Read my article on the environment for the Doncaster Free Press below:
A letter in the Doncaster Free Press 26 July headed “Go for Green Way” caught my eye. It argued that you cannot support the environment if you back the Great Yorkshire Way link road or, on a larger scale, Heathrow expansion.
I can’t agree. I’ve always supported good environmental policy. But it requires a twin–track approach. Capture carbon, by protecting and expanding forests, peatlands etc. and reduce emissions caused by human activity.
I backed the 2008 Climate Change Act, the world’s first. It set targets to reduce harmful emissions. Long before, I had battled to halt the destruction of Thorne & Hatfield Moors. We won. Today, these internationally recognised peatlands, that store carbon, form part of the Humberhead Peatlands National Nature Reserve. Back in 2000, I joined the planting of Tickhill Parish’s first new woodland. There have been many similar initiatives elsewhere.

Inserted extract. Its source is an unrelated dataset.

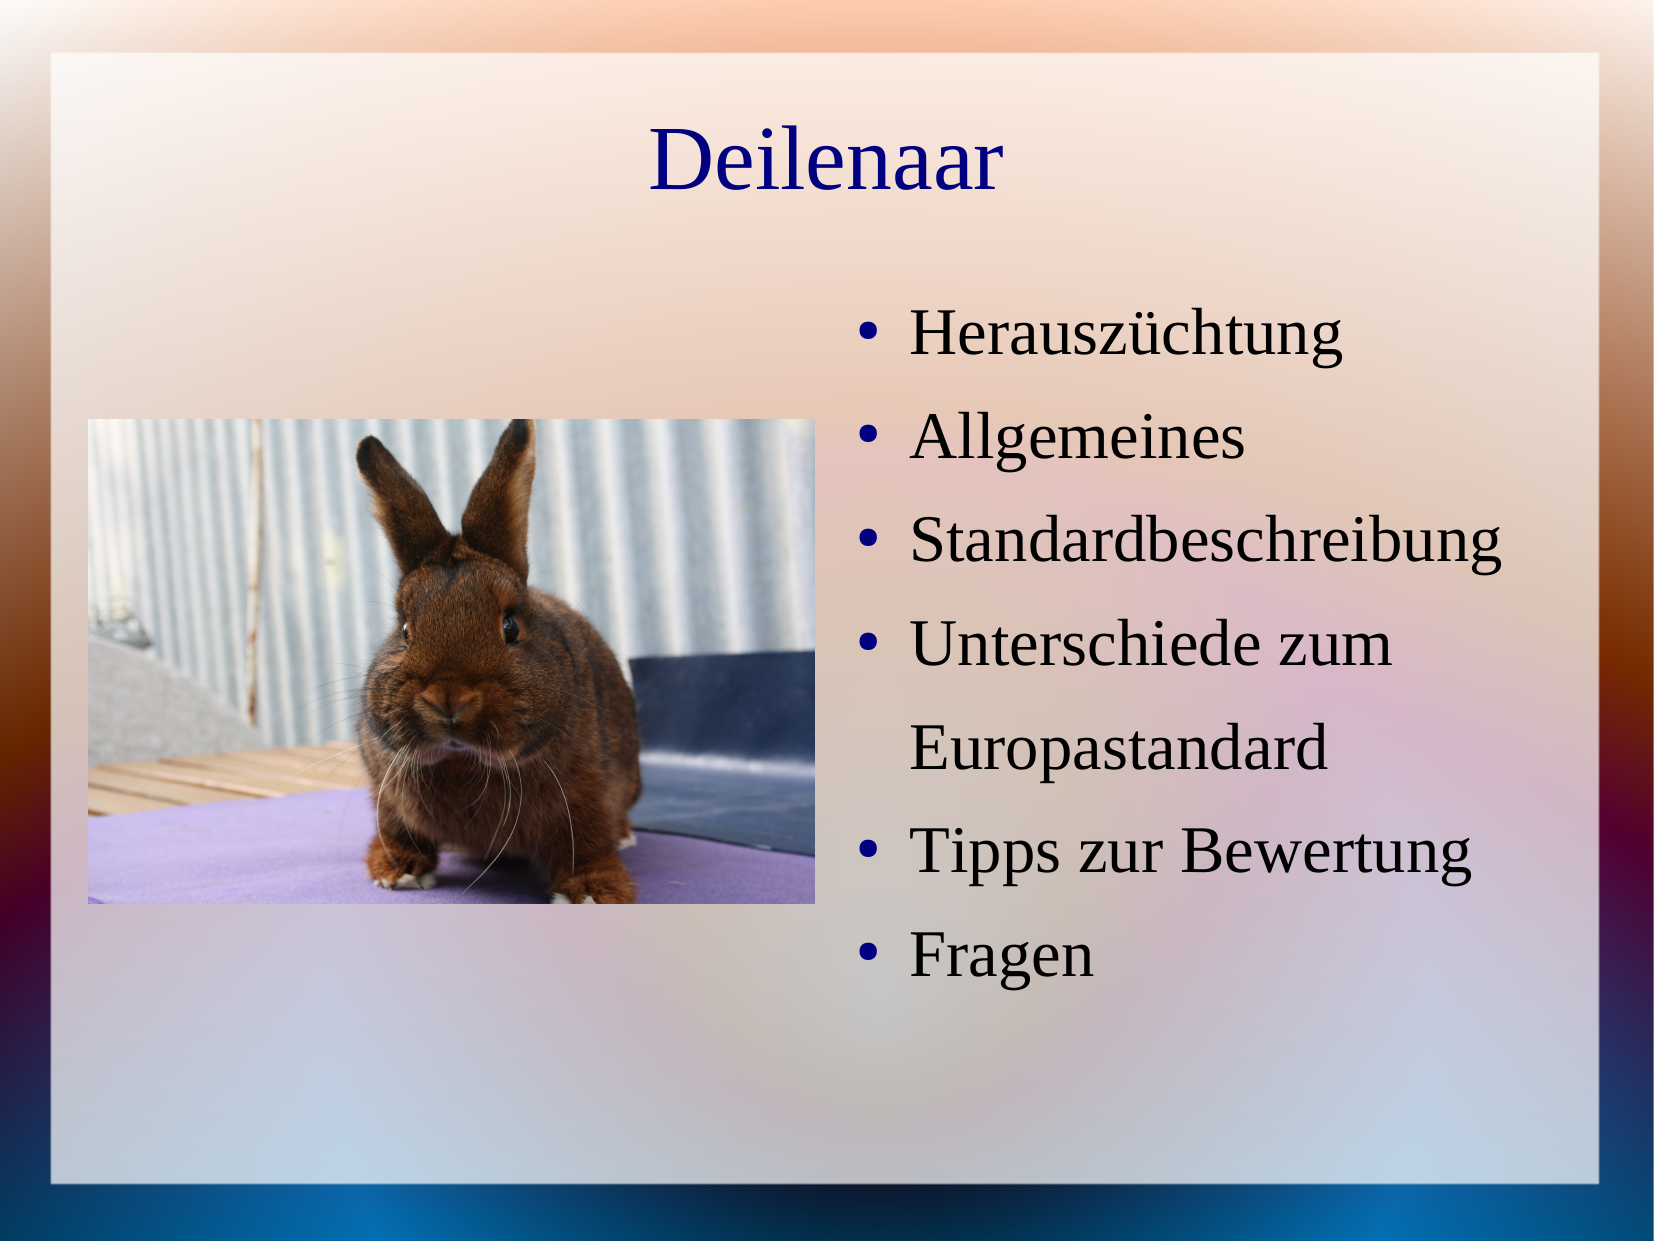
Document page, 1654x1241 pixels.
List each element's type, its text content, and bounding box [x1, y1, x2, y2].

title Deilenaar [82, 55, 1571, 263]
picture [0, 0, 1654, 1241]
list Herauszüchtung Allgemeines Standardbeschreibung Unterschiede zum Europastandard Tipps zur Bewertung Fragen [838, 295, 1565, 1039]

The second challenge is to reduce emissions. This doesn’t mean an end to all industrial activity or travel; but we have to challenge our businesses and ourselves to reduce emissions. The biggest contributor to emissions is road transport. Believe it or not, when we opened Robin Hood Airport (now Doncaster Sheffield) it reduced journey times for holiday-makers saving millions of miles in road journeys since. The Great Yorkshire Way opening also reduced the distance travelled on more congested roads, reducing the vehicle emissions per journey. Rossington residents (and many others) no longer endured the “Cantley crawl”, a bumper to bumper peak time slog up Bawtry Road. Traffic jams increase journey times and reduce engine efficiency, causing higher emissions. So, around the airport, none of the air quality standards have been breached; yet Trafford Way, the congested road running past Doncaster station, has the worst air quality in the borough. But we need better access to airports, which is why I’m campaigning for a new rail station near Doncaster Sheffield airport terminal. So, odd though it may seem, a new airport and a new road can reduce emissions.

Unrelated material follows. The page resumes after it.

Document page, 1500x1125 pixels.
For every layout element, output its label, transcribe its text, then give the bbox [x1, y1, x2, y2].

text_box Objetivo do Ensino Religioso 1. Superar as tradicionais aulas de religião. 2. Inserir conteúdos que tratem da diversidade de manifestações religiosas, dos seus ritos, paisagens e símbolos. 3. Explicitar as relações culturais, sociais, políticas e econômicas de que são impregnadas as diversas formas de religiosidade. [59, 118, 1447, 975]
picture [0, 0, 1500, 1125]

The South East’s airports will be full by 2030. Heathrow is full today. If Heathrow (the UK’s only hub airport) did not expand, the flights would simply move overseas. Moving emissions elsewhere does not help tackle climate change. Heathrow will have to meet demanding emissions targets; including improving access by public transport; and I hope we’ll soon see the first electric aircraft.
We can have a greener planet and greener air travel.